Johnson spent the next five months rotating in and out of St. Vincent Healthcare; Craig Hospital in Denver, which specializes exclusively in spinal cord injury and brain injury rehabilitation; New Hope Rehabilitation Center in Billings; and a long-term care facility in Billings.

"I always had a peace that he was going to pull through and it would work out," said his wife, Janine, 36. "I never felt like he was done with his life."

In time, Johnson, 37, enrolled in speech, occupational and physical therapy. Each week brought noticeable improvements. Some were readily visible; others were not. He moved from his bed to a wheelchair, to a walker, then to his own two feet.

He went home on Nov. 21, 2012. It was the day before Thanksgiving.

A year after the injury, Johnson credits his family, his medical team, his faith and his stubborn self-determination for his "remarkable recovery."

His short-term memory, response time, balance and speech are impaired by his brain injury. His energy supply is more quickly depleted than it used to be and his attention span is abbreviated. He's restless and easily bored.
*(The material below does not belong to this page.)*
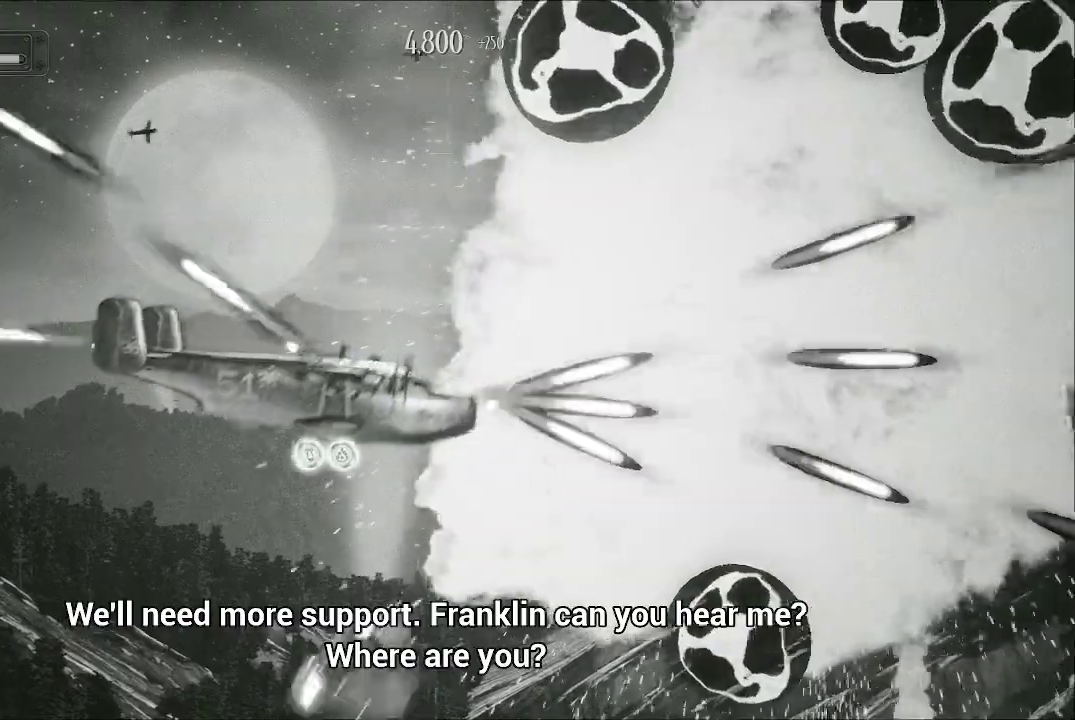
{"buttons": ["A"], "left_stick": "up", "right_stick": "center", "events": [[33, "left_stick", "center"], [333, "left_stick", "up-right"], [400, "left_stick", "up"]]}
He cannot legally drive and has not been able to return to his job at the mine.

"I wish I had more endurance and time for my family," Logan said. "If I want to do something with my family, it has to be planned out long in advance."

Teff periodically checks on a shunt in Johnson's brain, and said he'll continue to improve for years to come.

Despite the challenges, there are multiple victories. His long-term memory and sense of humor are intact. Johnson, an avid mountain biker, recently rode nearly 10 miles with Eagle Mount, an organization that provides therapeutic recreational opportunities for people with disabilities. He made the trek without the use of adaptive equipment. He put a tally mark in the victory column.

He's also been jogging, horseback riding and swimming — all with Eagle Mount. And, he's gone skiing.

He recently received his archery tag for elk later this fall outside Red Lodge along with his brother, Alex.

On Wednesday, with the help of Montana Vocational Rehabilitation, he landed a four-hour-a-day job. He and Janine will saddle, bridle and groom horses in addition to cleaning the barn and performing some light yard work for a couple in Luther. Another victory.

"We are blessed," Janine said.

The skiing accident is now a distant memory.

In an odd twist, Johnson said, the accident has brought the family closer. He relies on his three boys — Korbin, 14; Gunnar, 11; and Oliver, 9 — to help with chores he used to do and to help him. He also relies on Janine for transportation. It runs counter to his independent streak, but he's adjusting.

Last week, the family took in the new Superman movie, "Man of Steel." It was a mini test of Johnson's ability to sit through a 143-minute movie. The outing received rave reviews from Janine, who said it went great.

It was the first movie the entire family has attended since the accident.

To illustrate the newfound feeling of connectedness to his family, Johnson draws on the lyrics 1978 pop hit, "Reunited," by Peaches and Herb.

"Reunited and it feels so good," he said, clapping his hands and smiling.